Although the association between the microbiome and IBD and liver diseases is known, the cause and effect remain elusive. By connecting human microphysiological systems of the gut, liver, and circulating Treg and Th17 cells, we created a multi-organ model of ulcerative colitis (UC) ex vivo. The approach shows microbiome-derived short-chain fatty acids (SCFAs) to either improve or worsen UC severity, depending on the involvement of effector CD4 T cells. Using multiomics, we found SCFAs increased production of ketone bodies, glycolysis, and lipogenesis, while markedly reducing innate immune activation of the UC gut. However, during acute T cell-mediated inflammation, SCFAs exacerbated CD4⁺ T cell-effector function, partially through metabolic reprograming, leading to gut barrier disruption and hepatic injury. These paradoxical findings underscore the emerging utility of human physiomimetic technology in combination with systems immunology to study causality and the fundamental entanglement of immunity, metabolism, and tissue homeostasis.

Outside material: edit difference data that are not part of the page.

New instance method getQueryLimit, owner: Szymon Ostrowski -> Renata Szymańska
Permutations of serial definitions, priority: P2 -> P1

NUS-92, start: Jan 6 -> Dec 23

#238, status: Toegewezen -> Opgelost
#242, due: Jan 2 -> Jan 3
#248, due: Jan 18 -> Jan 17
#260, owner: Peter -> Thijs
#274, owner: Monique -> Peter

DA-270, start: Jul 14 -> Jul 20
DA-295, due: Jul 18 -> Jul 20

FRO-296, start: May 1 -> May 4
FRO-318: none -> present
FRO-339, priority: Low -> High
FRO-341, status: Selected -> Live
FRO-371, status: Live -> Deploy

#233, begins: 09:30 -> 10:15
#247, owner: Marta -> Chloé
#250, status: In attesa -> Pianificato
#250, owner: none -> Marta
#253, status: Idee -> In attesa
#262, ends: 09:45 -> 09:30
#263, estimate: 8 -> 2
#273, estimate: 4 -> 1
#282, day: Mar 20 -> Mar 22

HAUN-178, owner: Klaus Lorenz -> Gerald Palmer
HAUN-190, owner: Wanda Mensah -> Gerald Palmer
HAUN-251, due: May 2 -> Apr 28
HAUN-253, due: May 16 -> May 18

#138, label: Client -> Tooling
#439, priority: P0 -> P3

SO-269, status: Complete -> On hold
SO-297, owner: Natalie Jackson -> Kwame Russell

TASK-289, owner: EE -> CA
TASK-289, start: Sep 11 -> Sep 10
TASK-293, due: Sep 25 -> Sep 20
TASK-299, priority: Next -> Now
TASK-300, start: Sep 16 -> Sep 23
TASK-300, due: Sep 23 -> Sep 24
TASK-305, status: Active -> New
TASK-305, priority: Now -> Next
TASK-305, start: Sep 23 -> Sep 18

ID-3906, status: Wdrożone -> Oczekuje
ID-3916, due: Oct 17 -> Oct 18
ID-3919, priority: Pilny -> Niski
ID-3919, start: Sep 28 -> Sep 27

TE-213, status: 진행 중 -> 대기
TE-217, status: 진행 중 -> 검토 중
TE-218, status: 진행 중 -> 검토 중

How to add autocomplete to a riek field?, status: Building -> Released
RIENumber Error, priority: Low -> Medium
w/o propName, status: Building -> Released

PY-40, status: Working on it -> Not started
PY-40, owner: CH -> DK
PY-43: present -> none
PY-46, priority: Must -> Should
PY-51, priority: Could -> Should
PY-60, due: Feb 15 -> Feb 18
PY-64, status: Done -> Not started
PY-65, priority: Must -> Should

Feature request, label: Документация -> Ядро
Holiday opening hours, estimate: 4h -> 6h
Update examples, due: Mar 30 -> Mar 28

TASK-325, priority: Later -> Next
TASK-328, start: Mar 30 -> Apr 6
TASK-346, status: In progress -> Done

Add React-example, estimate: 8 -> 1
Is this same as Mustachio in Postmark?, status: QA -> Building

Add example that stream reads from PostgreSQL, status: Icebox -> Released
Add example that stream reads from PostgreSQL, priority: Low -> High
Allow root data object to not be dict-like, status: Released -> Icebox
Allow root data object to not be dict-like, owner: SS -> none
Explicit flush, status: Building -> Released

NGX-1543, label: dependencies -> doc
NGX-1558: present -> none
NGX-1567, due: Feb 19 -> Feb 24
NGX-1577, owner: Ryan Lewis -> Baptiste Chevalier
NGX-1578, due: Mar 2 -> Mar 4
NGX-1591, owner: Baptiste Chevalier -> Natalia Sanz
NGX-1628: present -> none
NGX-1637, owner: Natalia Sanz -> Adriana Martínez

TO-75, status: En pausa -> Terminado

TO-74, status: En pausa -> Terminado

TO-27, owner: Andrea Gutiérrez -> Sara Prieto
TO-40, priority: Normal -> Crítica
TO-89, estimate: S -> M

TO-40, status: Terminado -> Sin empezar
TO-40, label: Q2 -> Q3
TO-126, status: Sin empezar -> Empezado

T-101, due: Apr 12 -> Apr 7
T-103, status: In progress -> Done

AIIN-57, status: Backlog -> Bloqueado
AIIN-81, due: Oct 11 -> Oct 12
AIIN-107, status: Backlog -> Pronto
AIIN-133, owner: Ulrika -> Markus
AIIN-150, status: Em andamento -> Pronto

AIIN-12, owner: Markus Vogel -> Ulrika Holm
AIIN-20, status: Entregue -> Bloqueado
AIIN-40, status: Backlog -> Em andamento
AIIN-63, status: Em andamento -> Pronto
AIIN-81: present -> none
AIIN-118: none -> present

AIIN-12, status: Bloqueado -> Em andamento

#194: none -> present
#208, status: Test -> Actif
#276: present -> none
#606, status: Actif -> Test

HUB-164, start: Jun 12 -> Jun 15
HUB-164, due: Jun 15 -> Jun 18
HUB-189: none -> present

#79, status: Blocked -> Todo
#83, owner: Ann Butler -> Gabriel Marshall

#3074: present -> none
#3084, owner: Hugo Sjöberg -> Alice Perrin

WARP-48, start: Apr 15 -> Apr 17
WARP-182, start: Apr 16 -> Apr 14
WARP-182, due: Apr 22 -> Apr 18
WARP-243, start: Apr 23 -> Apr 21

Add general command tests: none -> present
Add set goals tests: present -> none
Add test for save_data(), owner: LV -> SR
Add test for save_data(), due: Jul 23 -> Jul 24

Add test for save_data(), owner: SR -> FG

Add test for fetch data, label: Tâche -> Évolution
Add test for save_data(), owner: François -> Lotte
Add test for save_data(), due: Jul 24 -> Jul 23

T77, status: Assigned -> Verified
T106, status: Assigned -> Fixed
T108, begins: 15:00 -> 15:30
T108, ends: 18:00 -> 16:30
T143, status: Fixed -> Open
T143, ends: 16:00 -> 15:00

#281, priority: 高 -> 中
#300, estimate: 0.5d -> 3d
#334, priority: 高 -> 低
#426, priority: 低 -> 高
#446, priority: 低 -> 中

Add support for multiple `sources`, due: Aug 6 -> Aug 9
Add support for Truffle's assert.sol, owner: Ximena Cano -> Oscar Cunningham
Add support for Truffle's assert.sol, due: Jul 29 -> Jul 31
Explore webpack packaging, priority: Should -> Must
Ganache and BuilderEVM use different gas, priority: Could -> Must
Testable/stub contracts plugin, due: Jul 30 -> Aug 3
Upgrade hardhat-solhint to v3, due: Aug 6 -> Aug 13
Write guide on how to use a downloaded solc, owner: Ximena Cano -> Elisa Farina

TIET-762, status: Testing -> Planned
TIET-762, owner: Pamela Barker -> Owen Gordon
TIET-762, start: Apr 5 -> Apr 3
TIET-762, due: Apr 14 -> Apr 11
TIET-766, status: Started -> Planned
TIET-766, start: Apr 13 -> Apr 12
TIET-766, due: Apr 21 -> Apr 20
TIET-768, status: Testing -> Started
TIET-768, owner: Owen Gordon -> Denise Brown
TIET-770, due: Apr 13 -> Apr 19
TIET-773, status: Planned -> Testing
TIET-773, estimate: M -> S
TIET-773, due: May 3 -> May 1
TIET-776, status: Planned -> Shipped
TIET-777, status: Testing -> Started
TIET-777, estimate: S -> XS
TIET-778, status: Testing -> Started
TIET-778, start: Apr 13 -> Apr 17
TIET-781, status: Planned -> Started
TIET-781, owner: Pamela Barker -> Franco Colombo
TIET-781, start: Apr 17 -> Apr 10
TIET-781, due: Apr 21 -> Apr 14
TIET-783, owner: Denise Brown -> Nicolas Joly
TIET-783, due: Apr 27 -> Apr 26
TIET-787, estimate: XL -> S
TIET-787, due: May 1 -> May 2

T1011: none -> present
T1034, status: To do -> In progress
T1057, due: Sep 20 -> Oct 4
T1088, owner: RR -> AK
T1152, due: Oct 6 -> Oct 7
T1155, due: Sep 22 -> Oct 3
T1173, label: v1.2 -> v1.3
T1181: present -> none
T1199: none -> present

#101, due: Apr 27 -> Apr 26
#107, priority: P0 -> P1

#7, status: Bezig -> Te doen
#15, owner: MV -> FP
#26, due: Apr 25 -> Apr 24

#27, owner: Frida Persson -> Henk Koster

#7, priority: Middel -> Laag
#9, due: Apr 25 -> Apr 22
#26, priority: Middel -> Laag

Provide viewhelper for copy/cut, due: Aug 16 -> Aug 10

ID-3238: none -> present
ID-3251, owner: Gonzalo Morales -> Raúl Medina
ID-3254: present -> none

尽管微生物组和IBD与肝病之间的关联是已知的，但其因果关系仍然难以捉摸。通过连接肠道，肝脏和循环的Treg和Th17细胞的人类微生理系统，我们体外建立了溃疡性结肠炎（UC）的多器官模型。该方法显示微生物组衍生的短链脂肪酸（SCFA）可以改善或恶化UC严重程度，具体取决于效应CD4 T细胞的参与。使用多组学方法，我们发现SCFA可增加酮体的产量，糖酵解和脂肪生成，同时显着降低UC肠道的先天免疫活化。然而，在急性T细胞介导的炎症过程中，SCFA加剧了CD4 ⁺T细胞效应子的功能部分通过代谢重编程，导致肠道屏障破坏和肝损伤。这些矛盾的发现突显了人体仿生技术与系统免疫学结合起来用于研究因果关系以及免疫，代谢和组织稳态的基本纠缠的新兴效用。